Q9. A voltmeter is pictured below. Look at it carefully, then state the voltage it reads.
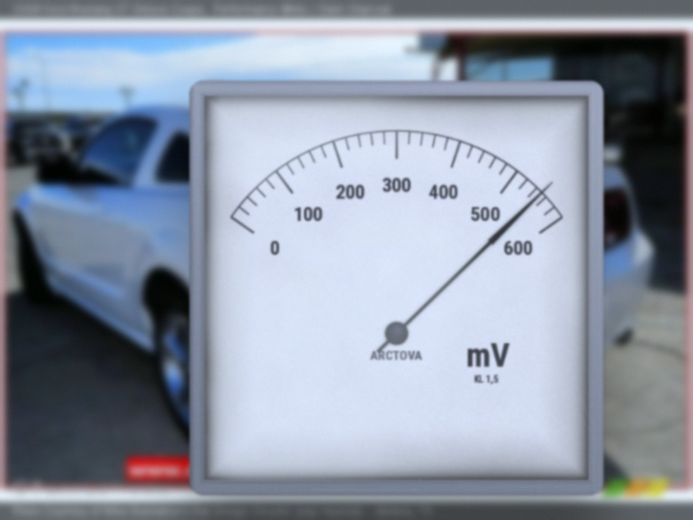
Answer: 550 mV
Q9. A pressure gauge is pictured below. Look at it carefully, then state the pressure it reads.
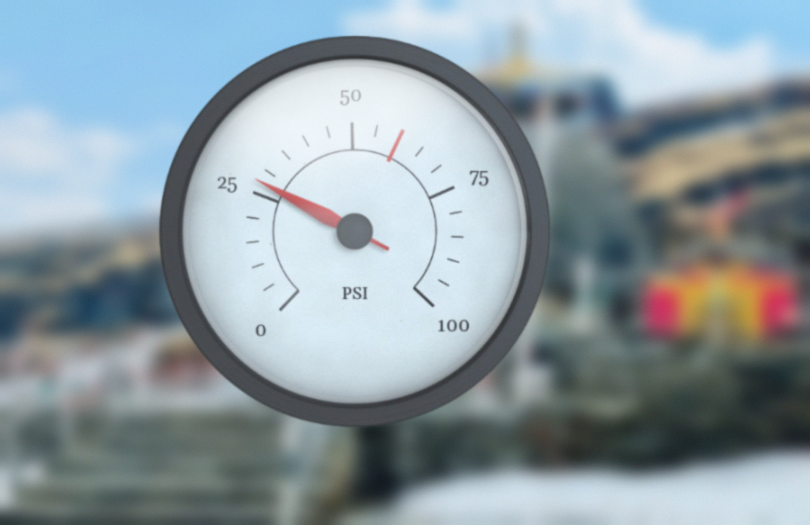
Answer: 27.5 psi
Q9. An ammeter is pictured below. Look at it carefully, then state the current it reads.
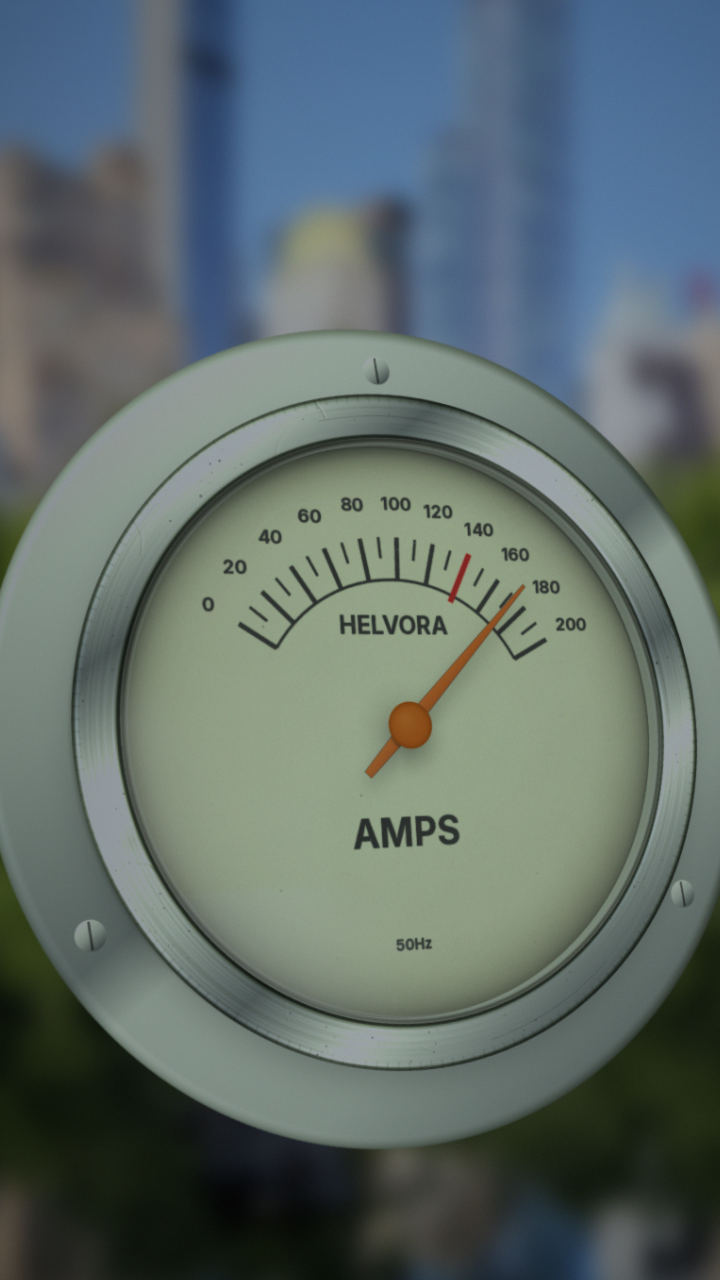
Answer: 170 A
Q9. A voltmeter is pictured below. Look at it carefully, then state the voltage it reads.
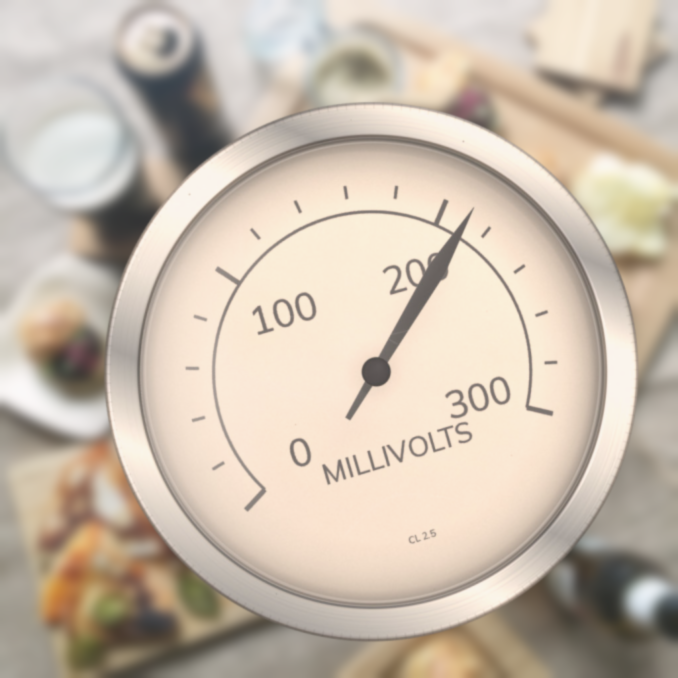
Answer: 210 mV
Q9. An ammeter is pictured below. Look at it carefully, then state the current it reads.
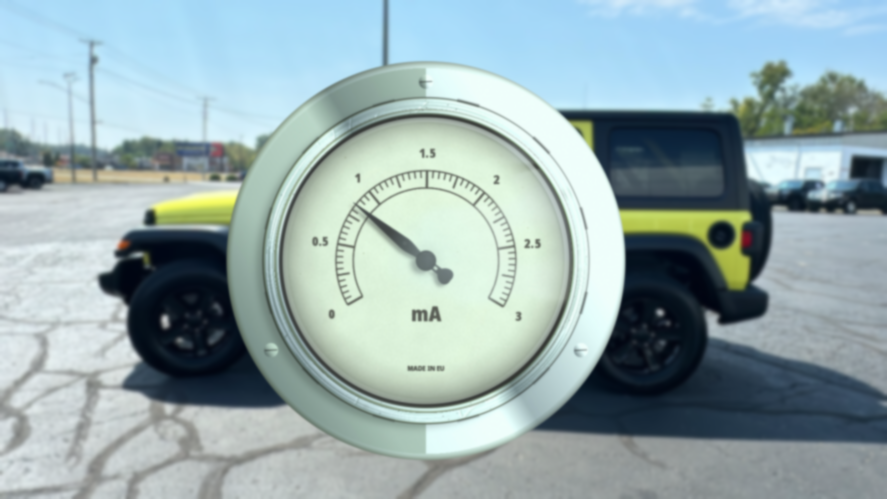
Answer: 0.85 mA
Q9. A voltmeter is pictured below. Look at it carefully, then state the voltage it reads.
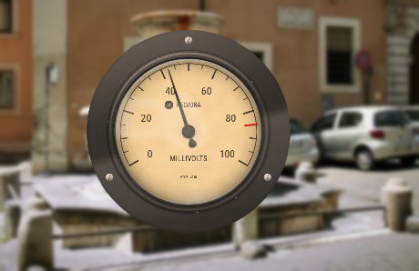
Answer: 42.5 mV
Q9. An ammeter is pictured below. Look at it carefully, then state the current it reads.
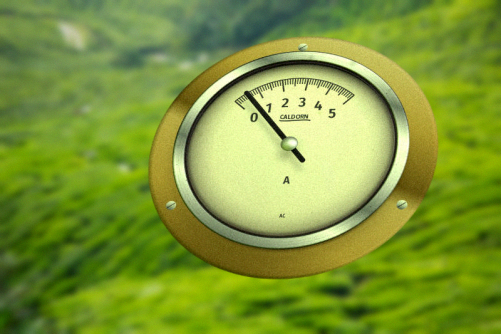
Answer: 0.5 A
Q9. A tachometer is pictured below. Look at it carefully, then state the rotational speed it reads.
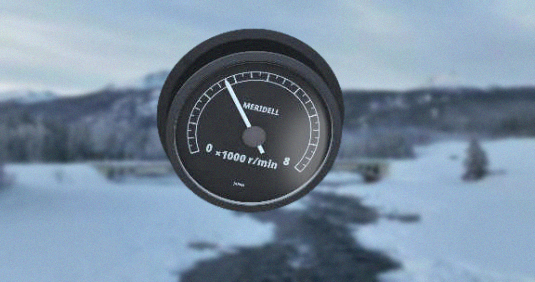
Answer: 2750 rpm
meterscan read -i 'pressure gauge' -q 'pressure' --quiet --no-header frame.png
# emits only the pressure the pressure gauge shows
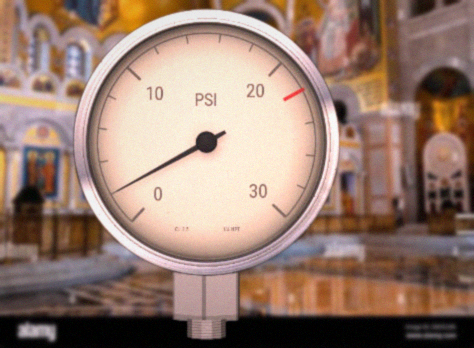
2 psi
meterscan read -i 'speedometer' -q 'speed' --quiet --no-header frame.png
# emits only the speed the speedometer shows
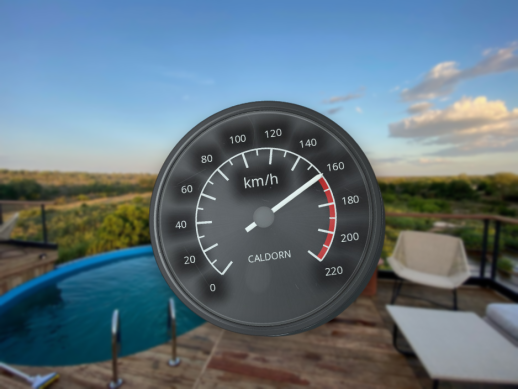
160 km/h
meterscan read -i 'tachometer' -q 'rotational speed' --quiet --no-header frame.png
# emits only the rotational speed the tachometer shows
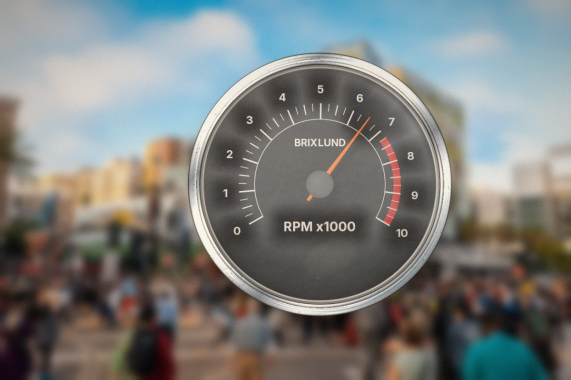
6500 rpm
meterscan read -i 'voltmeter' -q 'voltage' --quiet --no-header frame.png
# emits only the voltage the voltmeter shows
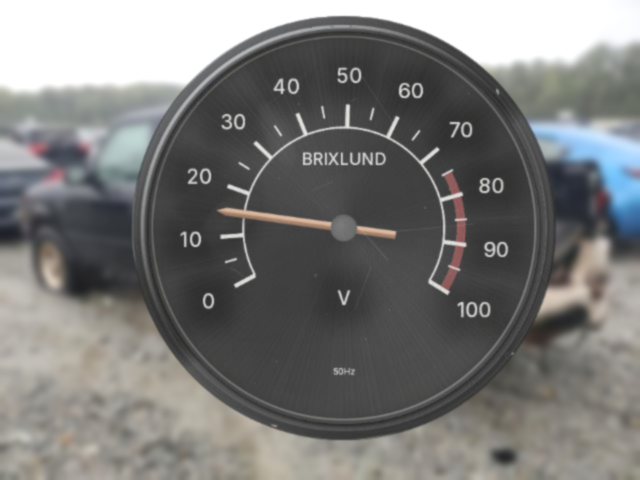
15 V
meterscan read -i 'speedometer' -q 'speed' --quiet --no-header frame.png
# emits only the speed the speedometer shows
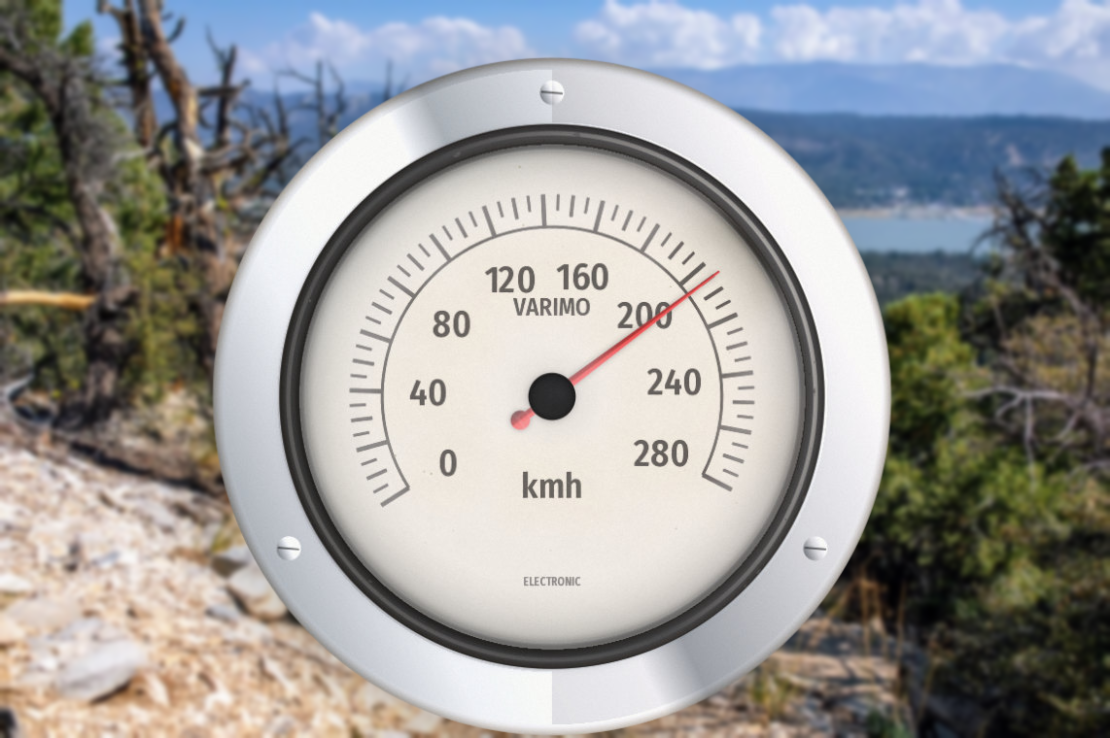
205 km/h
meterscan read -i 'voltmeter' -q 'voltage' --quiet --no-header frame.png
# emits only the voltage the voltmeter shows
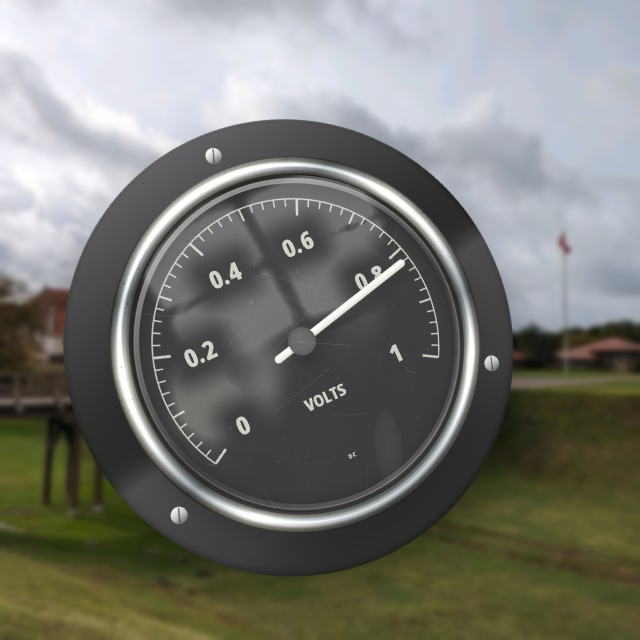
0.82 V
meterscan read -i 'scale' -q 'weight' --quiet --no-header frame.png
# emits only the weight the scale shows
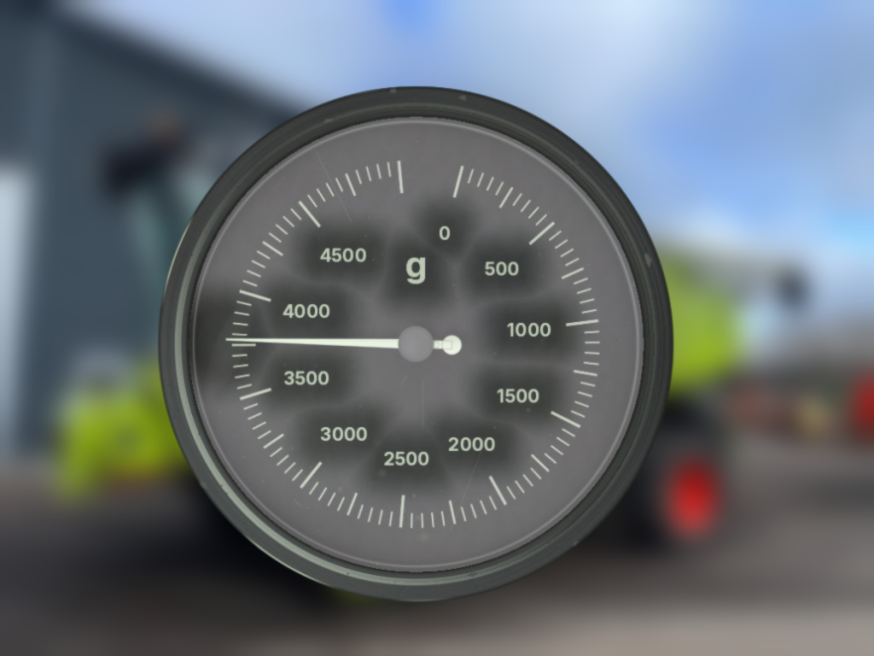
3775 g
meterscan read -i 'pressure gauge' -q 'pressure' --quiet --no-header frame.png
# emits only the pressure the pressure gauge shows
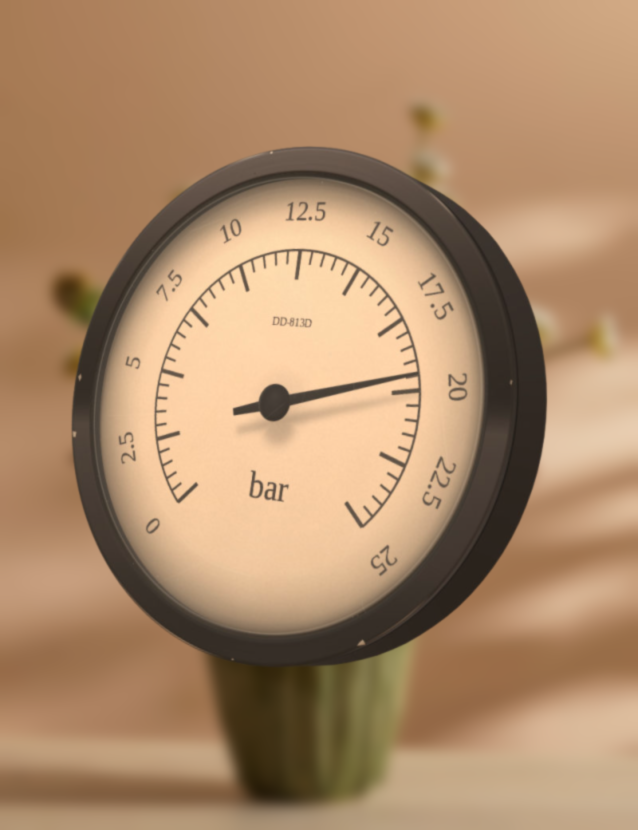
19.5 bar
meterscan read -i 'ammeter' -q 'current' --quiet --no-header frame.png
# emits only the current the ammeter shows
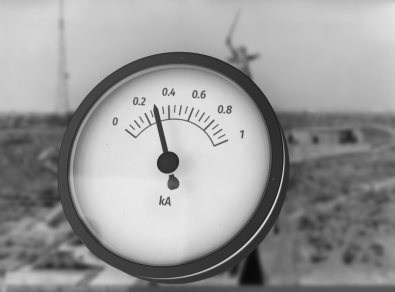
0.3 kA
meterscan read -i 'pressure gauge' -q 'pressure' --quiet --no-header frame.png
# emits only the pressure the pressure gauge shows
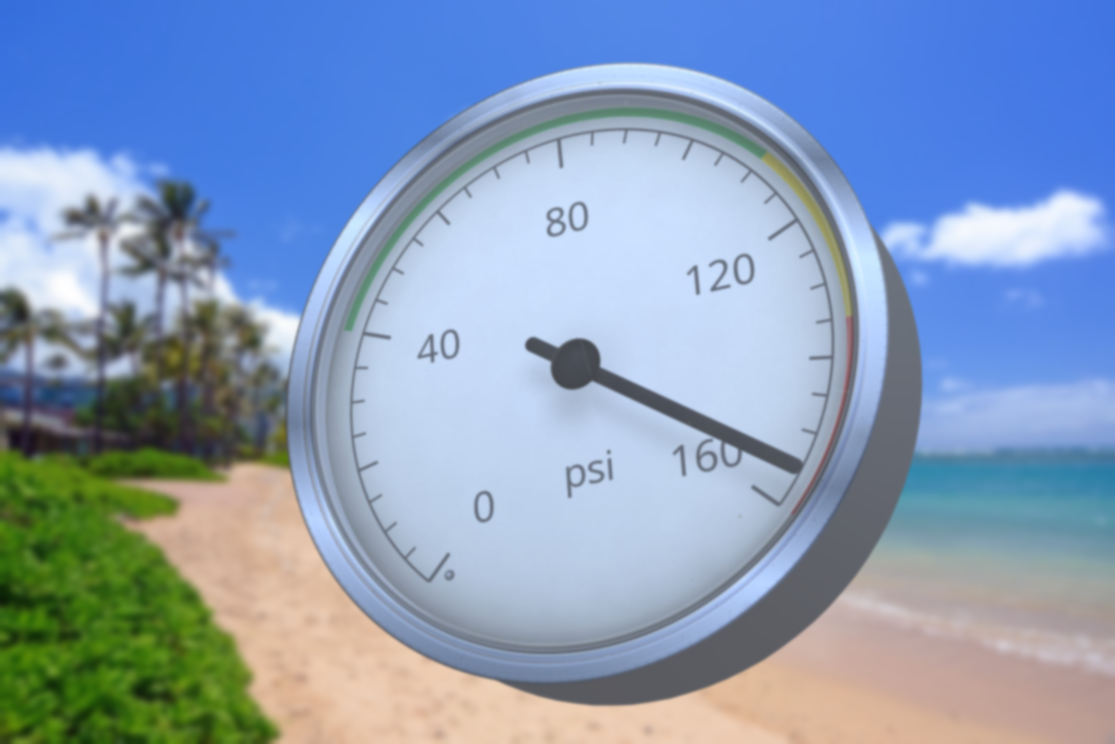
155 psi
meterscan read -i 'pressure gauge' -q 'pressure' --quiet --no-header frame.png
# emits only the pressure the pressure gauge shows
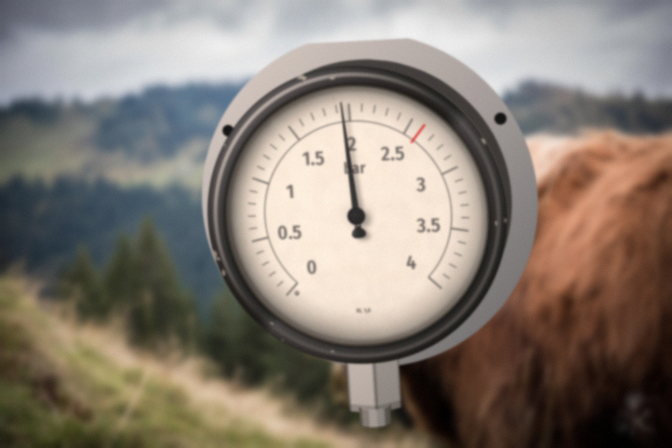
1.95 bar
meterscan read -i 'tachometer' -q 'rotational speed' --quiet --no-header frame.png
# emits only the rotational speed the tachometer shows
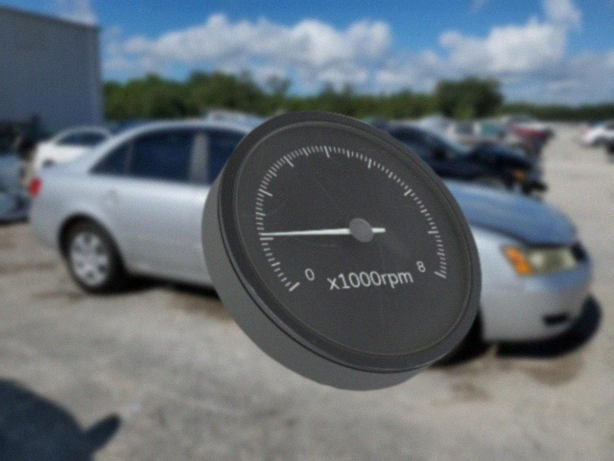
1000 rpm
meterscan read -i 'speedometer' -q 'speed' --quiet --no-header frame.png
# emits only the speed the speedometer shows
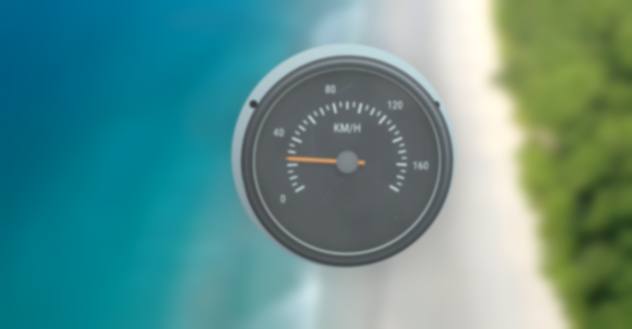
25 km/h
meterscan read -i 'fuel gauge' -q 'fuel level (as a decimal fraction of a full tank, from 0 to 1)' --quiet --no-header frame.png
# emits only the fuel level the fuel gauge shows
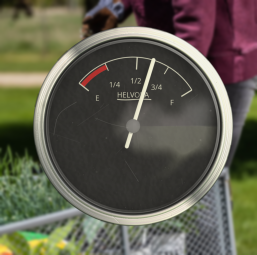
0.625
--------
* _WORK TASK_
Count the lines in the items above that contain the word "weight", and reply with that number only.

* _ANSWER BELOW_
2